Celui-ci les a collectionnées toute petite. Il se sert d’elles pour monter en grade dans la sphère hiérarchique et sociétale. Ses épouses, il les offre en cadeaux sexuels à ses amis. Pris d’un malaise, Monsieur Le, n’obtiendra pas l’aide de ses femmes qui le laisse rendre l’âme. 

Les trois femmes l’enterrent au cimetière imaginaire de l’Institut français de Cotonou plus proche de leur maison. Elles se rendent sur la tombe de temps en temps de 00 heures à 6 heures. Ce, avec des machettes, chicottes et cigarettes pour fumer, boire, jouer de la musique, chanter et danser pour empêcher Monsieur Le de reposer en paix. La nuit du samedi 28 janvier, elles étaient déterminées à sortir leur défunt mari de sa tombe. Très engagées, elles défoncent la tombe mais en lieu et place des restes de Monsieur Le, découvrent l’indescriptible.

Leur seul objectif est de se libérer de leur passé pour donner un sens à leur vie. ‘’Le même but. Le même objectif.  La même vision’’, scandaient-t-elles en chœur à chaque fois que les bruits d’oiseaux, de fantômes et de tornade tentaient de susciter en elles l’esprit de division et la volonté de s’éloigner du combat commun.  

 "Sœurs d’ange"

 

La pièce de théâtre "Sœurs d’ange" est une œuvre de Afi Gbedji, autrice togolaise de poèmes et de pièces de théâtre. La représentation faite samedi 28 janvier 2023 est la première au Bénin après celles au Niger et au Mali. Une première mise en scène de la pièce depuis son écriture. L’œuvre, précise Afi Gbedji après le spectacle, « parle des femmes qui se battent pour leur émancipation, de personnes en situation d’oppression qui essaient de retrouver leur liberté ».

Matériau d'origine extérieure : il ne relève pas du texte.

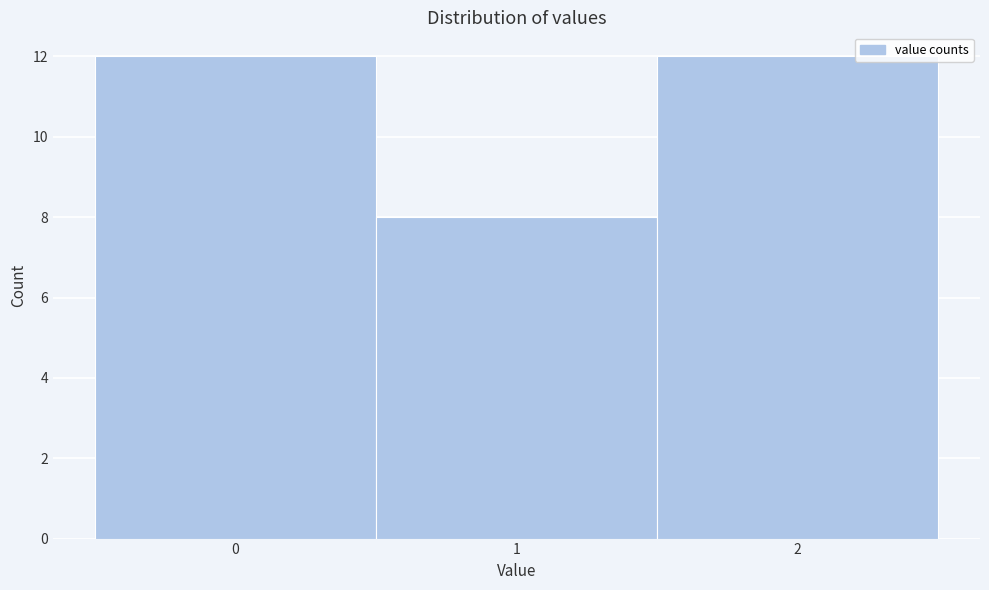

Reading left to right, list every bar in this chart as the range it spans on the x-axis followed by its height. The values are not printed on the chart, so give them approximately, as read against the axis.

-0.5 to 0.5: 12
0.5 to 1.5: 8
1.5 to 2.5: 12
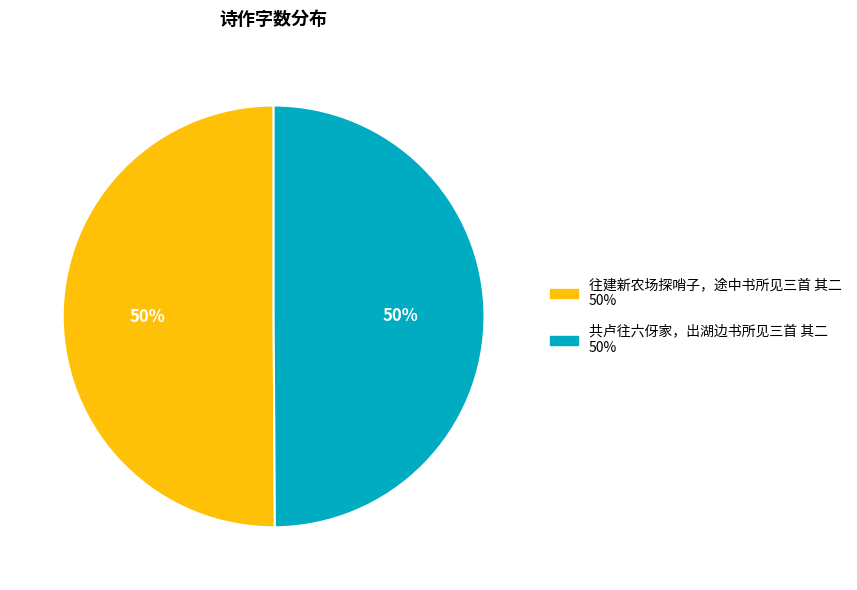

To the nearest percent, what is the combined percentage of 往建新农场探哨子，途中书所见三首 其二 and 共卢往六伢家，出湖边书所见三首 其二?

100%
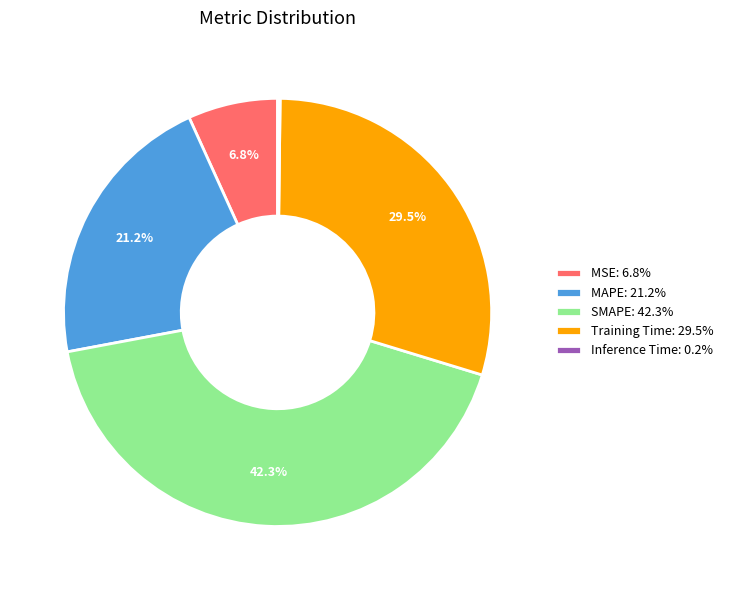

Approximately how many times larger is the value at MAPE: 21.2% compared to Training Time: 29.5%?

0.7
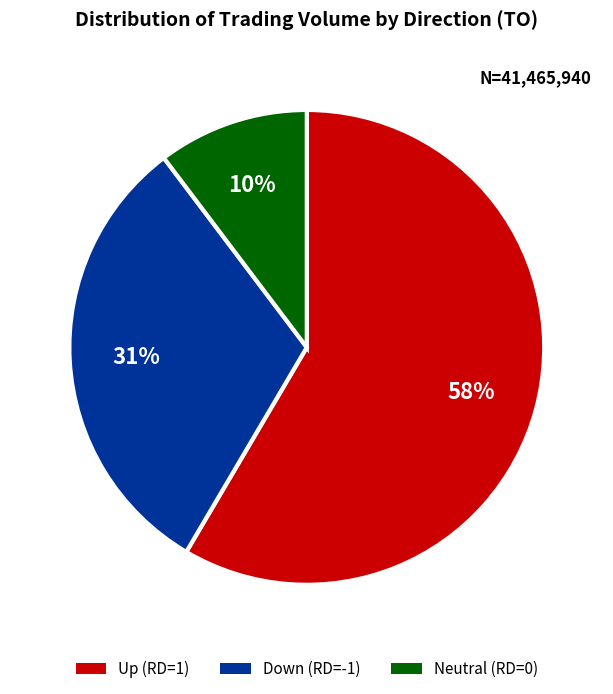

To the nearest percent, what is the average slice percentage?

33%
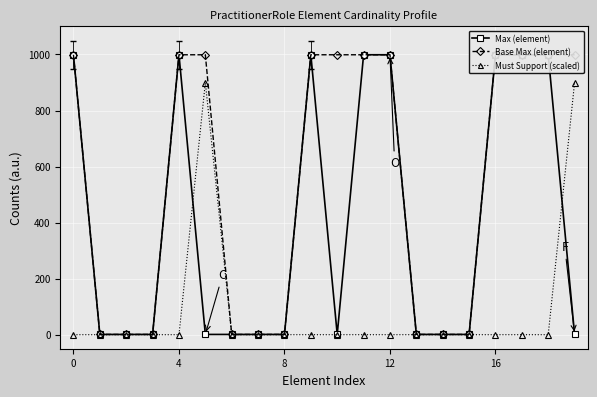

What is the difference between the maximum and minimum values in the Max (element) series?

998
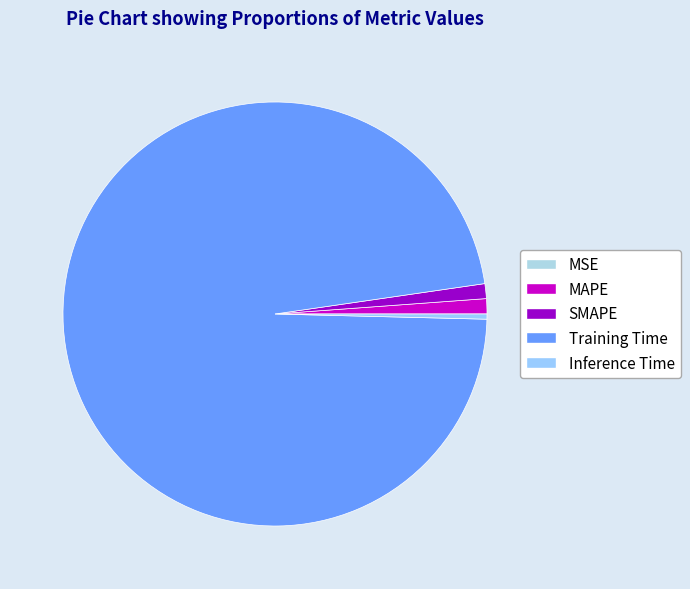

Does MSE represent more than half of the total?

No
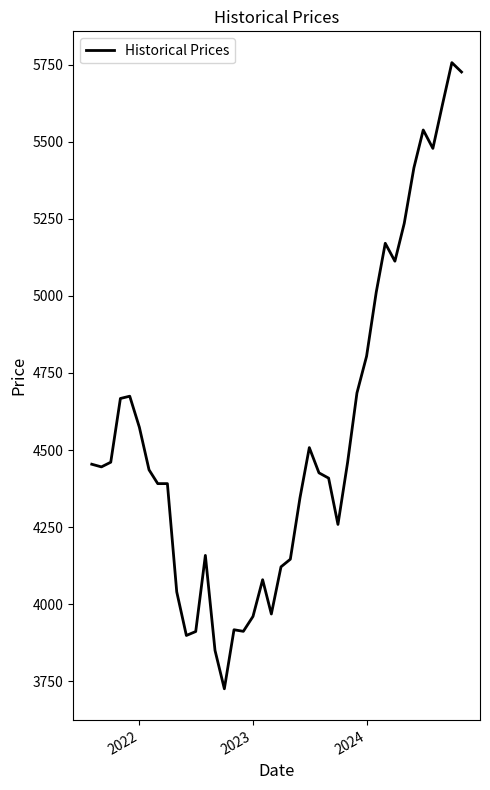

What is the maximum value shown in the chart?

5756.3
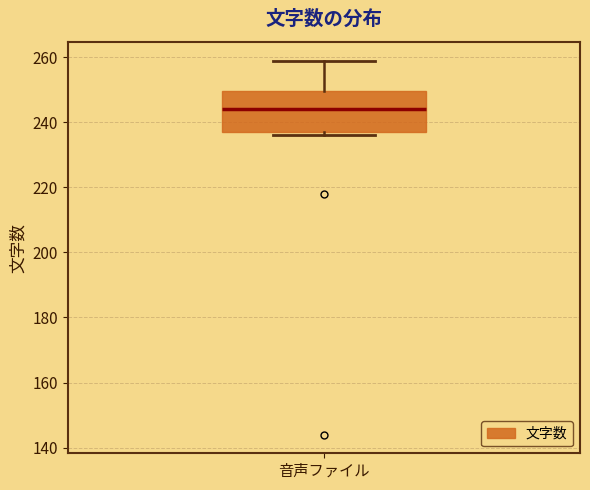

Read this box plot against the y-axis: the position of the median line, the range covered by the box, and the ends of both whiskers. The values are not printed on the chart, so give them approximately, as read against the axis.

median 244, box 238 to 250, whiskers 236 to 260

« "Sœurs d’ange", c’est un cri de détresse, c’est l’expression du mal être de la femme. Elle retrace les non-dits de la femme. Toutes ces femmes au foyer qui vivent dans l’ombre de leurs hommes, qui n’ont pas les mots, qui ne peuvent pas s’exprimer, à qui on ne donne pas le droit d’exister, qui pourtant ont des rêves », a renchéri la metteure en scène, Mariame Darra, Directrice Exécutive de Germes de Pensées, structure productrice du spectacle.

L’idée de produire ce spectacle, a souligné Mariame Darra, est de rappeler l’existence de la femme et ses devoirs dans la société. « Notre rôle de femmes ne s'arrête pas au foyer. C’est un plaisir pour nous d’être dans un foyer. C’est un plaisir pour nous de porter une vie. C’est un plaisir pour nous d’épauler un homme. Mais c’est notre devoir aussi de participer à la construction de l’édifice, construire un pays, à la prise des décisions », a précisé la responsable de Germes de Pensées. 

mariame-darra-beninMariame Darra, metteuse en scène, directrice de Germes de pensées 

Des vécus, une réalité de la société 

Nasrine est l’une des spectatrices de la première représentation de "Sœurs d’ange". A la fin de l’évènement, la jeune femme a dit être « très émue, très contente ». « Le spectacle ressemble à ce que nous avons vécu dans notre enfance chez les cousines, nos mères. C’est du fictif, mais ça relate les vécus », a-t-elle confié. 

Fernand Nouwligbeto, enseignant-chercheur au département des Lettres à l’Université d’Abomey-Calavi a apprécié l’investissement textuel et artistique de la metteuse en scène mais aussi les thématiques abordées dont le harcèlement, la violence conjugale, le viol et le mariage forcé, qui ne sont pas pour lui, nouvelles mais sont à la mode. « Sur le plan purement artistique, on constate que l’essentiel de la pièce s’est déroulé la nuit. Cela fait que les scènes sont vraiment belles. Par exemple, la scène où le trio s’est réuni au fond du tombeau, un univers vraiment paradisiaque en même temps aussi fantastique », a loué Fernand Nouwligbeto. Il estime qu’il y a un travail à faire sur le texte qui donne « l’impression que l’ennemi de la femme, c’est l’homme » et sur la voix des comédiennes. 

Les prochaines représentations de "Sœurs d'ange" sont prévues pour le 4 février à l’Institut français de Parakou, le 11 février à Le Centre à Cotonou, le 18 février à Ouadada et le 10 mars à l’Institut français de Lomé. D'autres dates sont prévues à partir de l'automne 2023.